A new online survey conducted by Harris Poll shines light on which priorities are top of mind—and where homeowners may need guidance—when taking on home improvement projects. The survey of over 2,000 U.S. adults was conducted on behalf of CertainTeed, a national provider of sustainable building products.
U.S. adults who own a house consider several factors when planning an exterior home remodel, with curb appeal, return on investment and outdoor living and lifestyle considerations being top priorities. Based on the March 2015 study, when asked which one factor is most important to U.S. adults who own a house when considering an exterior home improvement project, 39 percent cited curb appeal, 26 percent cited return on investment, and 21 percent noted impact on outdoor living and lifestyle considerations.
"In home design, there is an increased interest in individualization and creativity — true for both interior and exterior design," said Mike Loughery, CertainTeed director of corporate marketing communications. "We've found that homeowners want healthy, energy efficient homes that offer complete comfort and curb appeal, but don't always know the best way to start."

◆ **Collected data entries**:
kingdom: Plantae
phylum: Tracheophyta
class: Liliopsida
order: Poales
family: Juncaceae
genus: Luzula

◆ **Things to do**:
• a. According to the home improvement survey article, on whose behalf did Harris Poll conduct the survey?
• b. List each factor that the home improvement survey article says homeowners cited as most important for an exterior project, along with its percentage.
• c. Continue the home improvement survey article from its last sentence.

◆ **Your written answers**:
• a. CertainTeed, a national provider of sustainable building products.

• b.
- Curb appeal: 39 percent
- Return on investment: 26 percent
- Impact on outdoor living and lifestyle considerations: 21 percent

• c.
Ultimately, the study showed 40 percent of U.S. adults who own a house say they understand colors but are not exactly sure which direction they would want to go when selecting a new exterior color for their home. Furthermore, 11 percent said they are "clueless" about colors and wouldn't know where to begin.
"While consumers want their homes to stand out, it's important to seek colors that will be appealing year after year," said Loughery.
Considering the financial impact of a home remodeling project, kitchen remodels, additions and exterior projects provide a strong return on investment according to the "2014 Remodeling Cost vs. Value" report released this year by Remodeling and Realtor magazines.
"Comfort is key now more than ever," said Loughery. "The growing boomer population has led to increased home renovations tied to aging in place. And it's not just our population that is aging — according to the Department of Housing and Urban Development, 41 percent of the nation's homes were built in 1969 or earlier. That's why we strive to supply sustainable, groundbreaking products that significantly impact long-term energy efficiency, comfort and indoor air quality."